LOL!  It has to be able to dry it and style itself for that price...and maybe make me breakfast too!


----------



## Bonnie Krupa (Dec 7, 2011)

lunch and dinner too


----------



## SimplyChelle xX (May 15, 2012)

Hey guys, I thought the same things before trying this shampoo. I received a sample in my Birchbox and thought for sure I wouldn't like it enough to even think about paying $55!!! Lo and behold, I am actually considering buying the full size!!!!! Crazy, right? Well its THAT AWSOME! After the first use I saw a huge improvement in my hair. It was soft, shiny, manageable, smelled great, was not weighed down or greasy at all whatsoever!! It didn't feel like second day hair it felt freshly washed and nourished. Now for the cherry on top: I didn't have to use ANYTHING in my hair today after using this shampoo for the second time, i mean no products after the shower, just the Shu Umera and a regular conditioner in shower. I usually use a styling oil and/or mousse or other frizz combating products. Before, if I didn't put something in my hair post shower, my hair would be a hot mess!!! I AM IN LOVE! By the way, I have medium-long, thick, wavy hair that's breakage and frizz prone! I wouldn't recommend this shampoo to everyone but hopefully this review helps!!! xX


----------



## divadoll (May 15, 2012)

Try just washing your hair with a silicone-free conditioner...it'll give you the same effect.  I've been using a cheap dollarstore brand - siliconefree for $1.25 for the last year.  

If you do purchase, give us a full review after a couple of months.  I personally have better plans for my $55/bottle.


----------



## SimplyChelle xX (May 15, 2012)

Alright, It may be a few weeks before I decide to buy the full size since I still have shampoo that I need to use up, but I will definately keep you posted if/when I start to use this shampoo regularly. 

xX


----------



## amberlamps (May 15, 2012)

I definitely won't be buying this.

I, too, got it in my birchbox this month. At first, I liked it.. but I just noticed something that is not cool: I have to wash my hair every day with this or the next day it will be gross. This is terrible, considering with just head and shoulders I can go 3 days without having the gross feeling to it. No thank you.


----------



## ladygrey (May 15, 2012)

I really, really liked it and I really considered buying it because my hair looked and felt so awesome. Then, I went back to using my $3 Garnier stuff, and my hair looks and feels just fine. 

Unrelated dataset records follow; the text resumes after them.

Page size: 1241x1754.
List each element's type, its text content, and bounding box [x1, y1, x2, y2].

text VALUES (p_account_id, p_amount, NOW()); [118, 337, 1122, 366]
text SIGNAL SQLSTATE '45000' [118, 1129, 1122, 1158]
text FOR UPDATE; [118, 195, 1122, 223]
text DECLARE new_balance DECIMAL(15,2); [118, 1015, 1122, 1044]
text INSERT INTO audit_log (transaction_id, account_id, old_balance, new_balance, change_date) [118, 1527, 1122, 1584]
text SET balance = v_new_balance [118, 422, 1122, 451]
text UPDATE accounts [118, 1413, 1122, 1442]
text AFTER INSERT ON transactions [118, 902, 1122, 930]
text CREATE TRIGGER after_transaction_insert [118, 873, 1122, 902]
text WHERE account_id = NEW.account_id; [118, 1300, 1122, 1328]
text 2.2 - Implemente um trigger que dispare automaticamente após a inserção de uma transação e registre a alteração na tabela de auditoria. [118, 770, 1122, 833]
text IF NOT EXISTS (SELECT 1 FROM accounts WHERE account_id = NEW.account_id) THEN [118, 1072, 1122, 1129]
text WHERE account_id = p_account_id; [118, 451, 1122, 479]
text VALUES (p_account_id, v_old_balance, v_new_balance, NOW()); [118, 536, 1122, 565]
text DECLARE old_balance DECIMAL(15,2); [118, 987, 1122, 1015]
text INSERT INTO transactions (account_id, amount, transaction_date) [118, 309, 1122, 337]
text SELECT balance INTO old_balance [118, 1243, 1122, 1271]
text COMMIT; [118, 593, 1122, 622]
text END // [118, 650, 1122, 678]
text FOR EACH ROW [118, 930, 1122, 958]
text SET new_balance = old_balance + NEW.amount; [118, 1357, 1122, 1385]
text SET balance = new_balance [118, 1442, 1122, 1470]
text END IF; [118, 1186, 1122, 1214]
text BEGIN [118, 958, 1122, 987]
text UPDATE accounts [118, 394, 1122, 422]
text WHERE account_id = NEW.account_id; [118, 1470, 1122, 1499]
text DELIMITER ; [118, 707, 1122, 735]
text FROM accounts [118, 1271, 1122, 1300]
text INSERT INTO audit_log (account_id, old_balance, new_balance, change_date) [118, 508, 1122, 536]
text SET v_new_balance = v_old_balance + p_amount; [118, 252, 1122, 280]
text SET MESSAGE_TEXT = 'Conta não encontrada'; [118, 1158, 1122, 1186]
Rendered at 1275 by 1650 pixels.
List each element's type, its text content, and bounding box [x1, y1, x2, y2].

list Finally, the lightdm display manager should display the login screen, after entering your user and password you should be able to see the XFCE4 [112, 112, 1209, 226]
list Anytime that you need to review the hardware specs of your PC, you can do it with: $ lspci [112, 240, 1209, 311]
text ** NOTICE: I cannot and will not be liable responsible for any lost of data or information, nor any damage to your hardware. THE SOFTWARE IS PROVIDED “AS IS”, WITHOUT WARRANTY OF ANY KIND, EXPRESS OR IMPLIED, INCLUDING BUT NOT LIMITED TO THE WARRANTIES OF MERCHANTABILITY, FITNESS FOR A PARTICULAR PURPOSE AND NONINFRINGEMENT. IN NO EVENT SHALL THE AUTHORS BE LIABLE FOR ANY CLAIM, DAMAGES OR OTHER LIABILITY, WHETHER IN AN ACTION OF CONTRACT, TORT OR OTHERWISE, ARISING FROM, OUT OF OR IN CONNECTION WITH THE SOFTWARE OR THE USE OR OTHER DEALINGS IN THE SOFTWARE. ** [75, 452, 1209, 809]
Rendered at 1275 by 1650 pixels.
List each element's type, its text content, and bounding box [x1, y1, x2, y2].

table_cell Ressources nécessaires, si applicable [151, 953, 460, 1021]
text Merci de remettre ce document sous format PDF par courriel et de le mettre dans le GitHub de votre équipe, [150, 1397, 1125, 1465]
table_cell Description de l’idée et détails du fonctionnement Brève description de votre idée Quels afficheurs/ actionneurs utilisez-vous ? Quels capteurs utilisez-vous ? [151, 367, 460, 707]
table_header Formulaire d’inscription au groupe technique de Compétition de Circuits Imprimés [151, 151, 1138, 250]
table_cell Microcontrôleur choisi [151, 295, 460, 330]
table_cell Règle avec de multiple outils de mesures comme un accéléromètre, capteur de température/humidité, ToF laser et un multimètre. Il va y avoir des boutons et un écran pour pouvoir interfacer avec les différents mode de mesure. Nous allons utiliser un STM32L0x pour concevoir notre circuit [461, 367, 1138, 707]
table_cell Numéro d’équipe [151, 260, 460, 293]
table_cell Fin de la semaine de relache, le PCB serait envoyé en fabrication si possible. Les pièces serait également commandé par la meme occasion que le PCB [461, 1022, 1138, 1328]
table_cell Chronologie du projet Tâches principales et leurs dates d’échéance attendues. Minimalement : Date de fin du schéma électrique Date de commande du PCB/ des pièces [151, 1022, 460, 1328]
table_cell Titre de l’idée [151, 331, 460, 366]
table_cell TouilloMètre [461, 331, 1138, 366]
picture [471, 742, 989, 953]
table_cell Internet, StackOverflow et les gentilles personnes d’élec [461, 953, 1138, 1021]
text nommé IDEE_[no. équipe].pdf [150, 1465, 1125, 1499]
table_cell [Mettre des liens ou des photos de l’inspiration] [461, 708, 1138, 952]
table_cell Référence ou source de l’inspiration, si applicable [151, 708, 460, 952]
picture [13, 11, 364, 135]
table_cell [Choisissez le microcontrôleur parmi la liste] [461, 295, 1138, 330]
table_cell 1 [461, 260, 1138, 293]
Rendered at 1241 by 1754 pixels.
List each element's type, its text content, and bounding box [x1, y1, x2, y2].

Yeaaah, I really don't think I can justify spending $55 on this. 



> Originally Posted by *amberlamps* /img/forum/go_quote.gif
> 
> I definitely won't be buying this.
> 
> I, too, got it in my birchbox this month. At first, I liked it.. but I just noticed something that is not cool: I have to wash my hair every day with this or the next day it will be gross. This is terrible, considering with just head and shoulders I can go 3 days without having the gross feeling to it. No thank you.


----------



## suenotto (May 29, 2012)

I don't understand why I'm fascinated by products like this. Thanks for talking me out of it.


----------



## SimplyChelle xX (May 31, 2012)

Geez yall almost make me feel bad  LOL I ended up giving in and buying it! I felt a little better about it after using my 300 birchbox points though! Either way, I am still loving this shampoo as much as I did after trying the sample! I guess its not for everyone but I am happy everytime i wash my hair with this amazing smelling miracle shampoo!  /emoticons/[email protected] 2x" width="20" height="20" />


----------



## ladygrey (May 31, 2012)

> Originally Posted by *SimplyChelle xX* /img/forum/go_quote.gif
> Geez yall almost make me feel bad
> 
> 
> ...


 Don't feel bad! I'm kinda jelly of you right now. I cannot get over how awesome this stuff made my hair feel.


----------



## Hollie Prince (Jun 28, 2012)

I just bought the full size of this from the birchbox store because I too fell in love with it after sampling it through their service! And i was pleasantly surprised when I found that they sent me a 750ml bottle of it instead of the 400ml!! So Im happy with paying the 24 dollars I did for it! Not too mention I love it and I have straight oily hair!


----------